Penn State University, University Park, PA, USA.
Penn State University, University Park, PA, USA; Penn State Harrisburg, Middletown, PA, USA.
Psychoneuroendocrinology. 2023 Jun;152:106079. doi: 10.1016/j.psyneuen.2023.106079. Epub 2023 Mar 8.
Disordered eating-related attitudes are a leading cause of energy deficiency and menstrual disturbances in exercising women. Although treatment recommendations include psychological counseling with increases in dietary intake, a key concern is whether increased dietary intake may exacerbate negative eating behaviors.
To determine the effects of a 12-month nutritional intervention on eating-related attitudes and psychological characteristics in exercising women with oligomenorrhea/amenorrhea (Oligo/Amen).
Intent-to-treat analysis of the REFUEL randomized controlled trial (#NCT00392873) in 113 exercising women (age [mean±SEM]:] 21.9 ± 0.4 yrs; BMI: 20.9 ± 0.2 kg/m). Women were randomized to increase energy intake 20-40% above baseline energy needs (Oligo/Amen+Cal, n = 40) or maintain energy intake (Oligo/Amen Control, n = 36) while maintaining their exercise behaviors. A reference group of ovulatory women (OVref, n = 37) maintained diet and exercise behaviors. Body composition, eating attitudes, stress, and depressive symptoms were assessed at baseline and every 3 months.
At baseline, the Oligo/Amen groups had higher drive for thinness, cognitive restraint, and eating disorder risk than OVref group (p < 0.001). Increased energy intake led to increases in percent body fat and fat mass (p < 0.010), but not psychobehavioral outcomes, in the Oligo/Amen+Cal compared to Oligo/Amen Control group. Independent of group, cognitive restraint decreased (p < 0.001) and resilient coping increased (p < 0.007) over 12-months, while perceived stress (p = 0.143) and depressive symptoms (p = 0.344) were unchanged.
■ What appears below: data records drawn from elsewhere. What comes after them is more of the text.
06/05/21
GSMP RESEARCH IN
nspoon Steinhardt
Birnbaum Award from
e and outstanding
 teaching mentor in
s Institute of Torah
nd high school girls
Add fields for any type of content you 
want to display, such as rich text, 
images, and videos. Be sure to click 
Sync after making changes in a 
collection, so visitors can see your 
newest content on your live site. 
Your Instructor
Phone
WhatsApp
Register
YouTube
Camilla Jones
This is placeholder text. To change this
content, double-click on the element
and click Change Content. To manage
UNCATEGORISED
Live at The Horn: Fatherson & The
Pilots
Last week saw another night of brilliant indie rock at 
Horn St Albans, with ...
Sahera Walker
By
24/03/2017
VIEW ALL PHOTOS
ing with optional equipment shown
Long-term nutritional intervention consisting of modest increases in dietary intake with guidance from a registered dietician and a psychologist increases body and fat mass without increasing disordered eating-related attitudes, stress, or depressive symptoms in exercising women with Oligo/Amen.
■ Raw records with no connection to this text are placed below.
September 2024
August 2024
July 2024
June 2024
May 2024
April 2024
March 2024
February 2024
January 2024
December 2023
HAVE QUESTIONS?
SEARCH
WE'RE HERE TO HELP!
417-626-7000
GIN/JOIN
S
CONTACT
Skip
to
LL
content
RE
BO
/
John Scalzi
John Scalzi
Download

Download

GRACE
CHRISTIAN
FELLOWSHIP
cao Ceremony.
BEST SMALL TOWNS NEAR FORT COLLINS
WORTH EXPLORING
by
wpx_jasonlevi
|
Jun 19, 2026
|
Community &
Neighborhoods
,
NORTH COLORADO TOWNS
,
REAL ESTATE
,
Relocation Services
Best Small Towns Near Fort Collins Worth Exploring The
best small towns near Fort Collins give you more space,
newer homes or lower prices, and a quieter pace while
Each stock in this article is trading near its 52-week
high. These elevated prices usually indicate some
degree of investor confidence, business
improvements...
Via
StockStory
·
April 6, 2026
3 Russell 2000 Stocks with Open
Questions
饮食相关态度紊乱是导致锻炼女性能量不足和月经紊乱的主要原因。尽管治疗建议包括心理辅导和增加饮食摄入,但一个关键问题是增加饮食摄入是否会加剧负面的饮食行为。
确定为期 12 个月的营养干预对患有少经/闭经(Oligo/Amen)的锻炼女性的饮食相关态度和心理特征的影响。
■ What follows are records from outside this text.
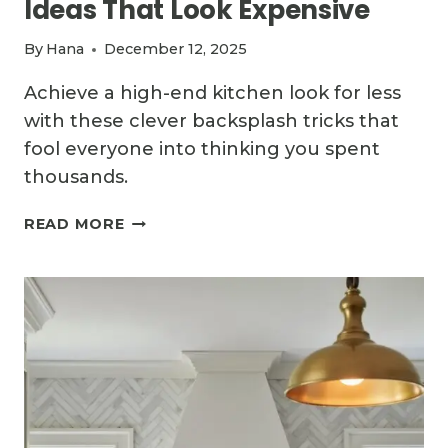
Ideas That Look Expensive
By
Hana
December 12, 2025
Achieve a high-end kitchen look for less
with these clever backsplash tricks that
fool everyone into thinking you spent
thousands.
11
READ MORE
CHEAP
KITCHEN
BACKSPLASH
IDEAS
THAT
LOOK
EXPENSIVE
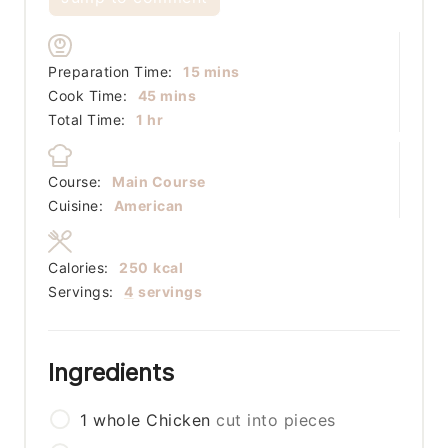
minutes
Preparation Time:
15
mins
minutes
Cook Time:
45
mins
hour
Total Time:
1
hr
Course:
Main Course
Cuisine:
American
Calories:
250
kcal
Servings:
4
servings
Ingredients
1
whole
Chicken
cut into pieces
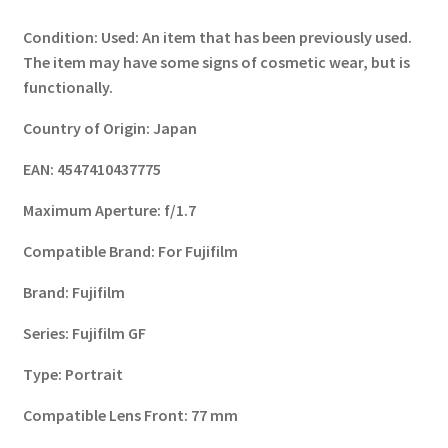
Condition:
Used: An item that has been previously used.
The item may have some signs of cosmetic wear, but is
functionally.
Country of Origin:
Japan
EAN:
4547410437775
Maximum Aperture:
f/1.7
Compatible Brand:
For Fujifilm
Brand:
Fujifilm
Series:
Fujifilm GF
Type:
Portrait
Compatible Lens Front:
77 mm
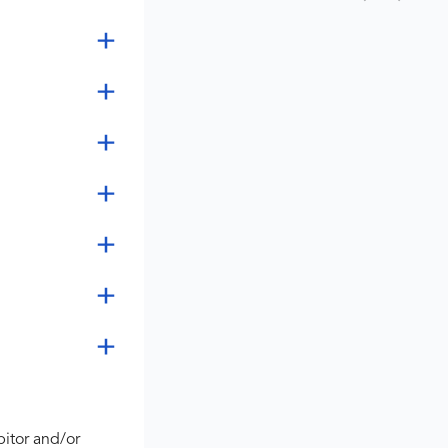
bitor and/or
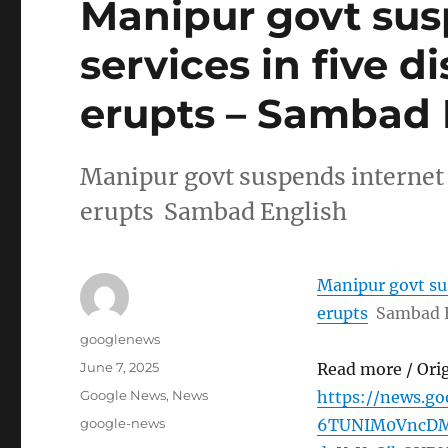
Manipur govt sus
services in five di
erupts – Sambad 
Manipur govt suspends internet se
erupts Sambad English
Manipur govt sus
erupts
Sambad 
Author
googlenews
Posted
June 7, 2025
Read more / Ori
on
Categories
Google News
,
News
https://news.g
Tags
google-news
6TUNIM0VncDM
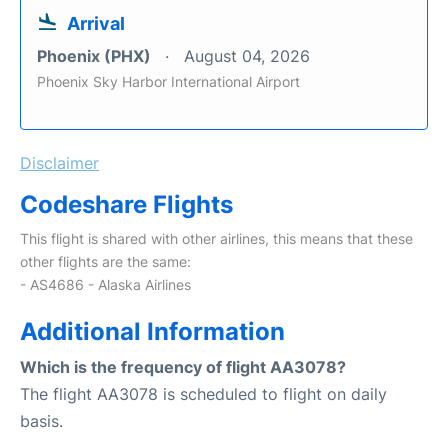
Arrival
Phoenix (PHX)
August 04, 2026
Phoenix Sky Harbor International Airport
Disclaimer
Codeshare Flights
This flight is shared with other airlines, this means that these
other flights are the same:
- AS4686 - Alaska Airlines
Additional Information
Which is the frequency of flight AA3078?
The flight AA3078 is scheduled to flight on daily
basis.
对#NCT00392873 的 REFUEI 随机对照试验(REFUEL)进行意向治疗分析,共有 113 名锻炼女性(年龄[均值±SEM]:21.9±0.4 岁;BMI:20.9±0.2kg/m)参与。女性被随机分为增加 20-40%基础能量需求以上的能量摄入(Oligo/Amen+Cal,n=40)或保持能量摄入(Oligo/Amen 对照组,n=36),同时保持锻炼行为。排卵女性参考组(OVref,n=37)保持饮食和锻炼行为。在基线和每 3 个月评估身体成分、饮食态度、压力和抑郁症状。
基线时,Oligo/Amen 组比 OVref 组有更高的瘦身欲望、认知控制和饮食失调风险(p<0.001)。与 Oligo/Amen 对照组相比,Oligo/Amen+Cal 组的能量摄入增加导致体脂肪和脂肪量增加(p<0.010),但对心理行为结果没有影响。独立于组,认知控制在 12 个月内下降(p<0.001),适应力应对增加(p<0.007),而感知压力(p=0.143)和抑郁症状(p=0.344)不变。
长期的营养干预包括由注册营养师和心理学家指导的适度增加饮食摄入,增加了身体和脂肪量,而不会增加患有少经/闭经的锻炼女性的饮食相关态度紊乱、压力或抑郁症状。